Exercise >> Take the listing and give it again exactly, from its first line to its last line.

Extracted data >>

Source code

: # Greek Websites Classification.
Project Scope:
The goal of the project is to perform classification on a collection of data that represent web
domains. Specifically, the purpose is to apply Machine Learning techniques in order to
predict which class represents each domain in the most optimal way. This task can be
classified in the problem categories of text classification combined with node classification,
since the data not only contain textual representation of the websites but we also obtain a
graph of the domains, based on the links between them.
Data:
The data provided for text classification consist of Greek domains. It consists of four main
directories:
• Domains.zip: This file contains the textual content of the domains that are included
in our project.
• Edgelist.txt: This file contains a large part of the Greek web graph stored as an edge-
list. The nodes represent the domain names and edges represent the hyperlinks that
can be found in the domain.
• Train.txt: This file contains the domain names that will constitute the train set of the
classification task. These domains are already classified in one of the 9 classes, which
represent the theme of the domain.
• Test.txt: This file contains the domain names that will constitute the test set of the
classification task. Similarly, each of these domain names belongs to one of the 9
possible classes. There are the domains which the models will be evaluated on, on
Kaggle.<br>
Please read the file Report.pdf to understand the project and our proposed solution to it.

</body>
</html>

Output for this exercise >>
Source code

: # Greek Websites Classification.
Project Scope:
The goal of the project is to perform classification on a collection of data that represent web
domains. Specifically, the purpose is to apply Machine Learning techniques in order to
predict which class represents each domain in the most optimal way. This task can be
classified in the problem categories of text classification combined with node classification,
since the data not only contain textual representation of the websites but we also obtain a
graph of the domains, based on the links between them.
Data:
The data provided for text classification consist of Greek domains. It consists of four main
directories:
• Domains.zip: This file contains the textual content of the domains that are included
in our project.
• Edgelist.txt: This file contains a large part of the Greek web graph stored as an edge-
list. The nodes represent the domain names and edges represent the hyperlinks that
can be found in the domain.
• Train.txt: This file contains the domain names that will constitute the train set of the
classification task. These domains are already classified in one of the 9 classes, which
represent the theme of the domain.
• Test.txt: This file contains the domain names that will constitute the test set of the
classification task. Similarly, each of these domain names belongs to one of the 9
possible classes. There are the domains which the models will be evaluated on, on
Kaggle.<br>
Please read the file Report.pdf to understand the project and our proposed solution to it.

</body>
</html>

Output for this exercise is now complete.